Dataset records —
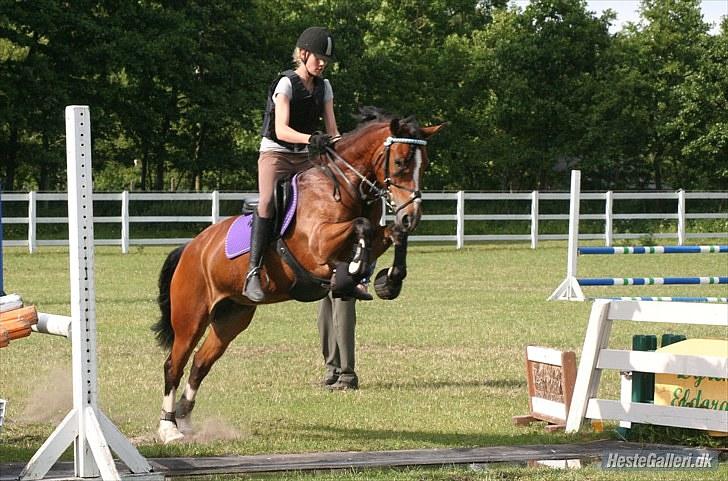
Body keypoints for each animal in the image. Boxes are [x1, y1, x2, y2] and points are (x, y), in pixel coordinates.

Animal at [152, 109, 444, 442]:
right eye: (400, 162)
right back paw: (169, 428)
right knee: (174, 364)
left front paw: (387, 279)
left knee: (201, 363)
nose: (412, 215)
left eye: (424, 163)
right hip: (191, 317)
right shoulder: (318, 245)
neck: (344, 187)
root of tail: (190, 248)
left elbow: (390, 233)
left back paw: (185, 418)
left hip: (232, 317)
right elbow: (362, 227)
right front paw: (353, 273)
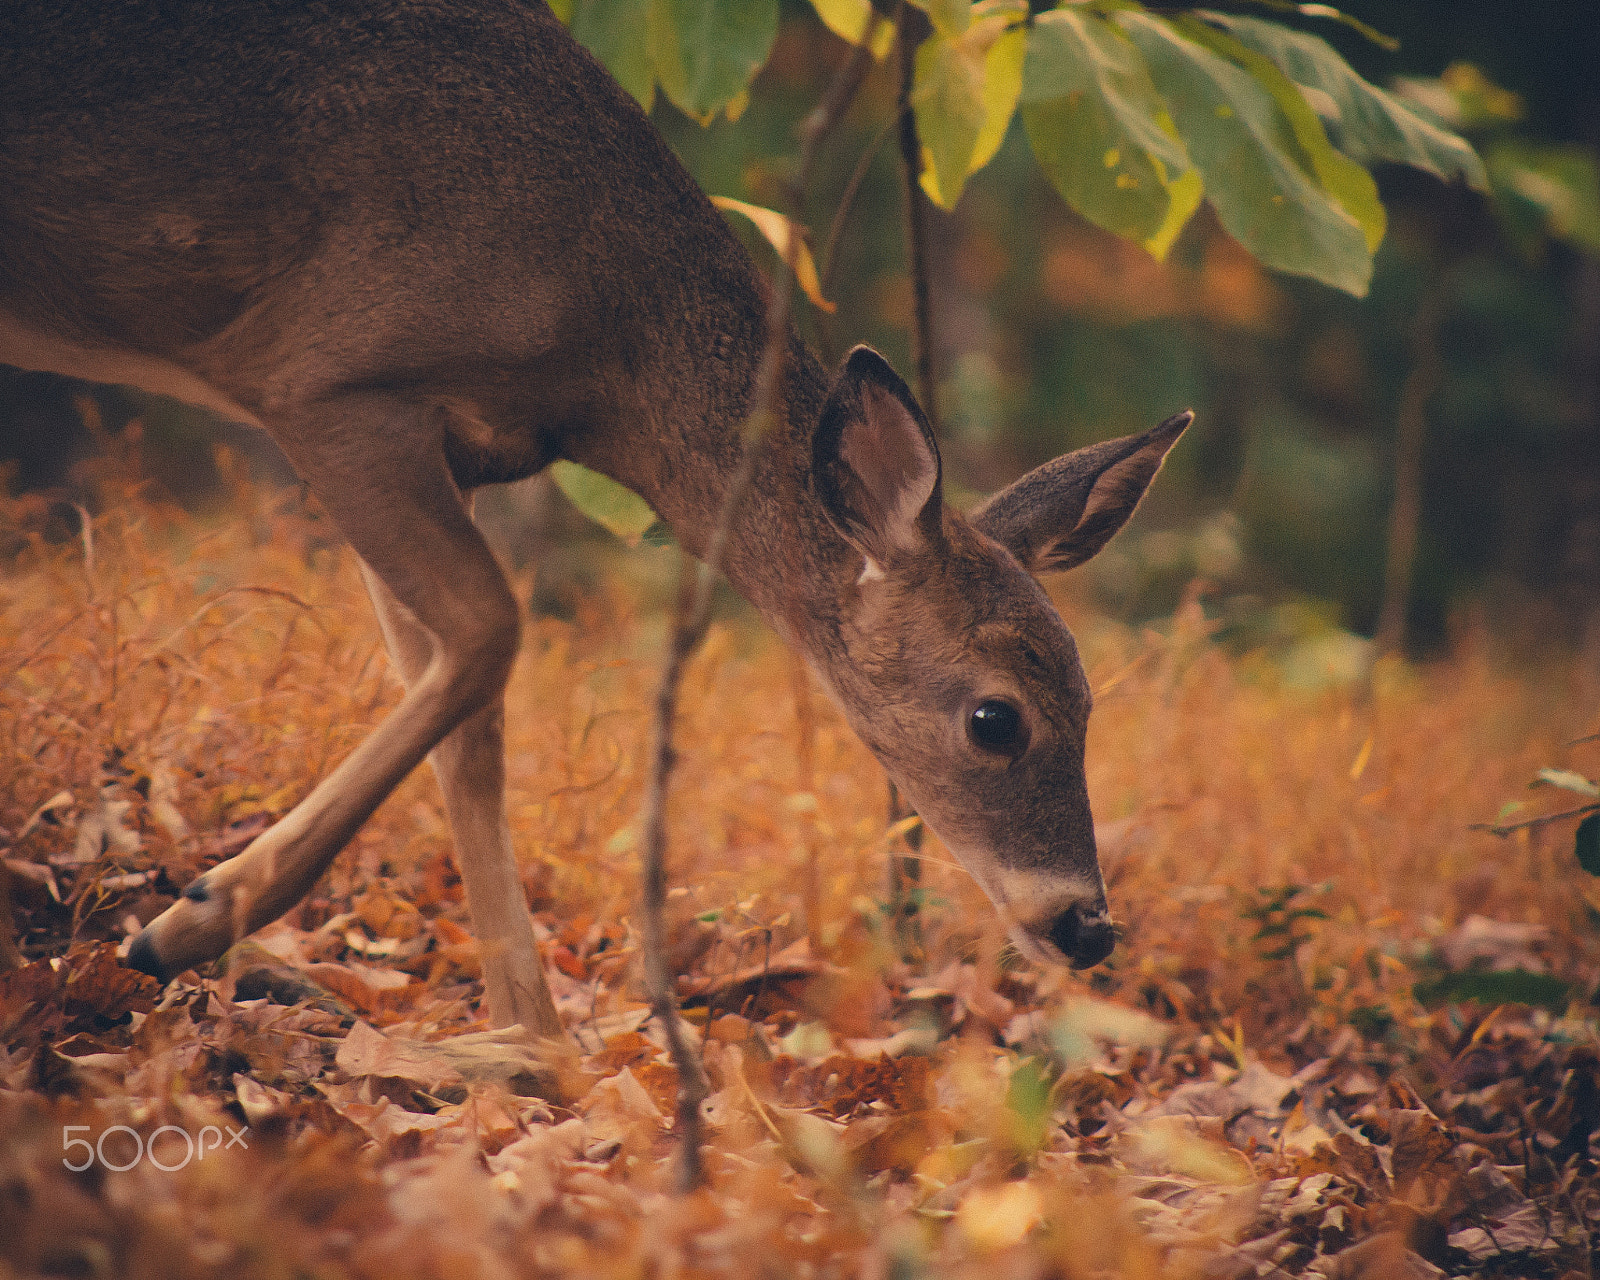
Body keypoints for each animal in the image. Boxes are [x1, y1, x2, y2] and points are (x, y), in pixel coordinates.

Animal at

...

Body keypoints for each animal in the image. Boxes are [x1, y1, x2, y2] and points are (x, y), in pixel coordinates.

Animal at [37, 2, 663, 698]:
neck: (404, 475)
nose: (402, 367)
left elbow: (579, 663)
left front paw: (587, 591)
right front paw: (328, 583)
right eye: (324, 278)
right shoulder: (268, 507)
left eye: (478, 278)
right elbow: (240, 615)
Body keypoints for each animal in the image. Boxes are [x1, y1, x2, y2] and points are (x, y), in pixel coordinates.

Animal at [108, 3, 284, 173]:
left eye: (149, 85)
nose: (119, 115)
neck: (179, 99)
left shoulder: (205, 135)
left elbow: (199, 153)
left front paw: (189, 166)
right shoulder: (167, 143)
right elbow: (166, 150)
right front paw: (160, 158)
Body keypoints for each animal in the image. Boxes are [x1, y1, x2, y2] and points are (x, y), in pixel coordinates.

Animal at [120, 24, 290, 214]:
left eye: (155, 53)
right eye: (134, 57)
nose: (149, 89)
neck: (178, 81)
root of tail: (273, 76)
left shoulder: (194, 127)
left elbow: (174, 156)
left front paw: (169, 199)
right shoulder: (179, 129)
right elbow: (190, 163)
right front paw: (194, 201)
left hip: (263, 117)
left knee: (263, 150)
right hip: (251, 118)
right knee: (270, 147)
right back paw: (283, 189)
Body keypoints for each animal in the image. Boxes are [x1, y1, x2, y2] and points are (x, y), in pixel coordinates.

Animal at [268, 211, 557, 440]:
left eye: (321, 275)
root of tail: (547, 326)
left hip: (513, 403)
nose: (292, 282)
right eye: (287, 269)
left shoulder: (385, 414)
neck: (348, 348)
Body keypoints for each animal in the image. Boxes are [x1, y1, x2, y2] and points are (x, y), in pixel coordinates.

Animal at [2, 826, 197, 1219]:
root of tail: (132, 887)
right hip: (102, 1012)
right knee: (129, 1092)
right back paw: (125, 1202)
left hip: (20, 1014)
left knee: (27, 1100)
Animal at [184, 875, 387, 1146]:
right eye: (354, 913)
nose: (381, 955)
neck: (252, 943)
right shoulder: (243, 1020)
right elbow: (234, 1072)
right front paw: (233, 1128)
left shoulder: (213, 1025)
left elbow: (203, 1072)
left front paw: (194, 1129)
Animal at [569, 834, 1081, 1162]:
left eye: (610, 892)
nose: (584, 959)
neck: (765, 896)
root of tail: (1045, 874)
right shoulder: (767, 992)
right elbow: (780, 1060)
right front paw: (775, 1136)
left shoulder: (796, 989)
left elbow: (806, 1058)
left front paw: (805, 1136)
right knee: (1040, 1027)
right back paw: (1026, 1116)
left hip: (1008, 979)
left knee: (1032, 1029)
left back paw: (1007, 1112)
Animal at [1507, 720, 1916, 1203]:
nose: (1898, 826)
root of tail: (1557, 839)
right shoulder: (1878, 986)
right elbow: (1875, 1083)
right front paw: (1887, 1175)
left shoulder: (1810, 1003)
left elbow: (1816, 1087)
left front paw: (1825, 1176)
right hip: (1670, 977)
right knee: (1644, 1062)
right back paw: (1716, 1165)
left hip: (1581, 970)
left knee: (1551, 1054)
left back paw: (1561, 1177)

--

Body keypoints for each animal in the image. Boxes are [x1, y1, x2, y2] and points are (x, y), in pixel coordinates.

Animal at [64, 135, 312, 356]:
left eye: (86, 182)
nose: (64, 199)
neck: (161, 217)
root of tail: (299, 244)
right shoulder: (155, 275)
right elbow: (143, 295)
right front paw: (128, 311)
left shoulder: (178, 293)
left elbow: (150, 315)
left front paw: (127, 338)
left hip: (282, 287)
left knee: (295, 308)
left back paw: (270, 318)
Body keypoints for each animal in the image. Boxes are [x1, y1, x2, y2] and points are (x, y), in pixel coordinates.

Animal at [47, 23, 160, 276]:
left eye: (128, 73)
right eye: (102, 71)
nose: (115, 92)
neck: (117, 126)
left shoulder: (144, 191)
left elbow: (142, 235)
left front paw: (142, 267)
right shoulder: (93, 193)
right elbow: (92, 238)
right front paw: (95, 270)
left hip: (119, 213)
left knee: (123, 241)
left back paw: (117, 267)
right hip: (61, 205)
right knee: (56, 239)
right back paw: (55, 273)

Activity — Using the material above, filter for lines holding "nose" and copy each one.

Task answer —
nose: (412, 215)
nose: (402, 367)
nose: (119, 115)
nose: (149, 89)
nose: (292, 282)
nose: (381, 955)
nose: (584, 959)
nose: (1898, 826)
nose: (64, 199)
nose: (115, 92)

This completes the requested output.